Junkai : La Forêt des Suicides est donc malheureusement en demi-teinte, à l’instar d’Inunaki qui laissait présager une légère baisse de régime chez le réalisateur, malgré des qualités toujours présentes. Le résultat n’est pas rebutant et se laisse très facilement regarder mais les amateurs forcenés de J-horror en quête de renouveau pourraient bien être laissés sur leur faim.
Bonus
The Jokers joint au film une partie de l’interview sur Zoom (Covid-19 oblige) de Shimizu par le youtubeur Azz l’épouvantail.
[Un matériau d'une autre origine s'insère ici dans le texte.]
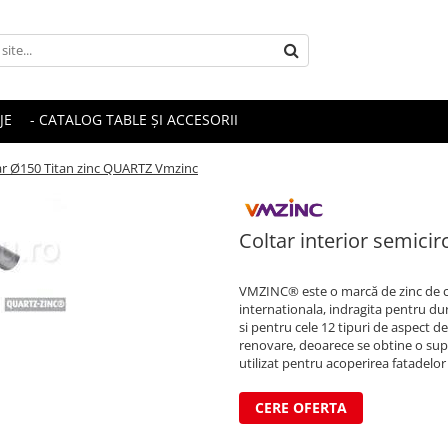
JE
- CATALOG TABLE ȘI ACCESORII
lar Ø150 Titan zinc QUARTZ Vmzinc
Coltar interior semici
VMZINC® este o marcă de zinc de ca
internationala, indragita pentru dur
si pentru cele 12 tipuri de aspect de
renovare, deoarece se obtine o sup
utilizat pentru acoperirea fatadelor 
CERE OFERTA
Si l’entretien entier a malheureusement disparu de la chaîne, les segments sélectionnés parviennent à faire un très bon tour d’ensemble assez éclectique de la production du film. Le cinéaste parle tout aussi bien de ses ambitions cinématographiques, notamment en immisçant des séquences de souvenirs au sein même d’une scène sans la couper, que de son avis sur l’affaire Logan Paul, ce youtubeur américain qui avait filmé un cadavre de la forêt Aokigahara dans un de ses vlogs. Il est particulièrement intéressant d’entendre Shimizu parler de son rapport personnel aux films d’horreur et de ses influences que l’on retrouve dans le film, comme la boîte maudite de Jukai pour le design de laquelle il s’est inspiré du Necronomicon de Raimi dans Evil Dead. De même, il est très appréciable d’avoir accès aux références réelles du film, comme lorsque l’on apprend que Shimizu a été très influencé par la catastrophe de Fukushima, même si le film n’en traite pas directement.
Elie Gardel.
Jukai : La Forêt des Suicides de Shimizu Takashi. 2021. Japon. Disponible en DVD et Blu-Ray chez The Jokers le 16/03/2022.